31 October 2023

BromoFog


I'm glad I didn't throw out the packet of paper when I discovered it was heavily fogged. It was 10 sheets of 30x40cm Ilford MG WT semi-matt, a lovely paper, but apparently this packet had sat far too long. Mulling over whether I should bin it, I eventually thought why not print on it with heavy overexposure and then bleach it back? The bleach should remove the fog, and with it also the overexposure, leaving me with a normal print. At least that was my hope and I'm glad to say I wasn't too far off. Of course, snatching the print from the bleach at just the right moment (like in lith printing) would be critical. As would be the "right" dilution of the bleach. I used the bleach that came with Tetenal's sepia toner kit. If, like me, you prefer a fairly dilute bleach, then what comes with the kit is way more than what's needed for sepia toning.

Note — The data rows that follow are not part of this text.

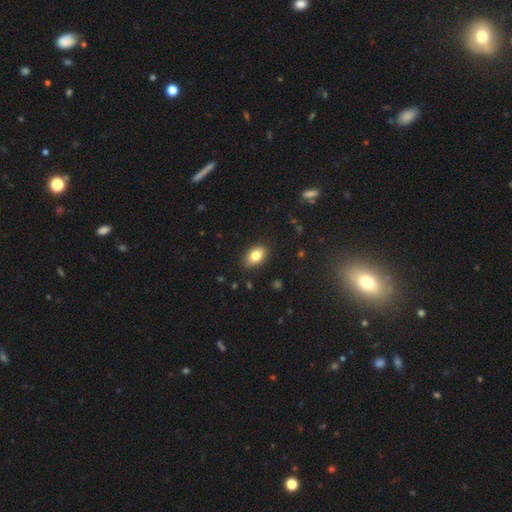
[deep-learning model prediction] Smooth or featured: smooth — 81% (featured or disk — 10%)
How rounded: in between — 85% (round — 13%)
Merging: none — 86% (minor disturbance — 11%)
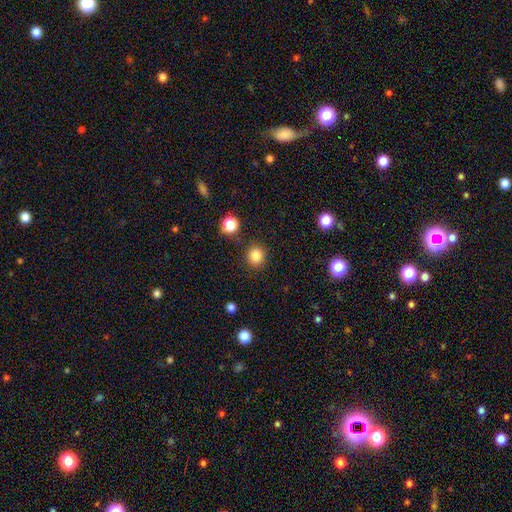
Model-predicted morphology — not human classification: smooth-or-featured: smooth: 84% | star or artifact: 12% | featured or disk: 4%
  how-rounded: round: 86% | in between: 13% | cigar-shaped: 1%
  merging: none: 88% | minor disturbance: 7% | merger: 3% | major disturbance: 3%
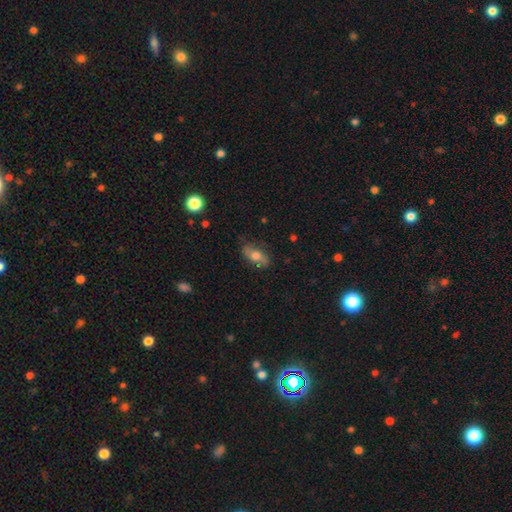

So I went mad with those ten sheets. Cutting them up, using various negatives etc. Many were destined for the bin, but some looked good. I re-fixed the good ones and even put them through selenium toner just for the heck of it. I had gone this far, I might as well go all the way to the end. Interestingly, all prints have a very strong yellow tint, including the border.

This photo of the volcano Bromo on the island of Java is one of the better prints, if not the best print I was able to make from that fogged paper. The picture is from a month long trip to Indonesia in 2019. Trying not to loose my balance on the thin ridge of volcanic dust (tumble down the wrong direction and you're in serious trouble), I squeezed off several frames, trying to get a good-looking plume within the black abyss. I used a Leica M6 with a Zeiss 28/2.8 lens. The film was FP4+.

By the way, this is a straight colour scan of the print and on my monitor it looks exactly like the print itself. Well done CanoScan 9000 Mark something!

And here is a video of the environs at the same spot. Man, what a stunningly wild and beautiful landscape!


And it's as short as that, fellow photo-nuts. Now we can all go back to watching camera reviews :-P

I used to think of writing a mildly sarcastic rant about youtube camera/lens "reviews". Then I re-discovered Phil Rogers's hilarious blog post about said topic here. That settled it for me; I couldn't have expressed myself nearly as well as Phil. He wrote that in 2015. Blimey, was it so bad even back then?

On the other hand, buried next to all the atrociousness, there is so much wonderful stuff on youtube. Once in a while AI gets smart and recommends me something that I probably couldn't have found myself. For example, take this video about Dutch photographer Krass Clement. A thoughtful and articulate man, who has deeply thought about photography...and my god, his photographs!